▶ _Data supplied_
---

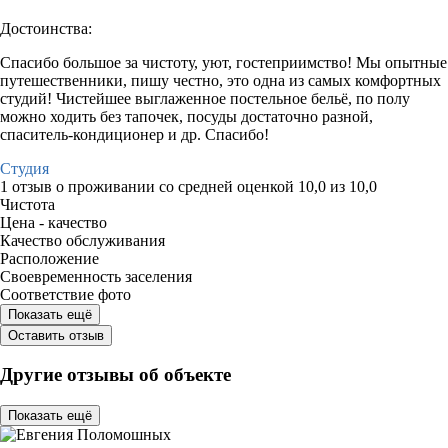
Достоинства:
Спасибо большое за чистоту, уют, гостеприимство! Мы опытные
путешественники, пишу честно, это одна из самых комфортных
студий! Чистейшее выглаженное постельное бельё, по полу
можно ходить без тапочек, посуды достаточно разной,
спаситель-кондиционер и др. Спасибо!
Студия
1 отзыв
о проживании со средней оценкой
10,0
из
10,0
Чистота
Цена - качество
Качество обслуживания
Расположение
Своевременность заселения
Соответствие фото
Показать ещё
Оставить отзыв
Другие отзывы об объекте
Показать ещё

---

▶ _Task description_
Find the line containing "можно ходить без" in the data above. Please transcribe it and every line after it, exactly.

▶ _Result for this exercise_
можно ходить без тапочек, посуды достаточно разной,
спаситель-кондиционер и др. Спасибо!
Студия
1 отзыв
о проживании со средней оценкой
10,0
из
10,0
Чистота
Цена - качество
Качество обслуживания
Расположение
Своевременность заселения
Соответствие фото
Показать ещё
Оставить отзыв
Другие отзывы об объекте
Показать ещё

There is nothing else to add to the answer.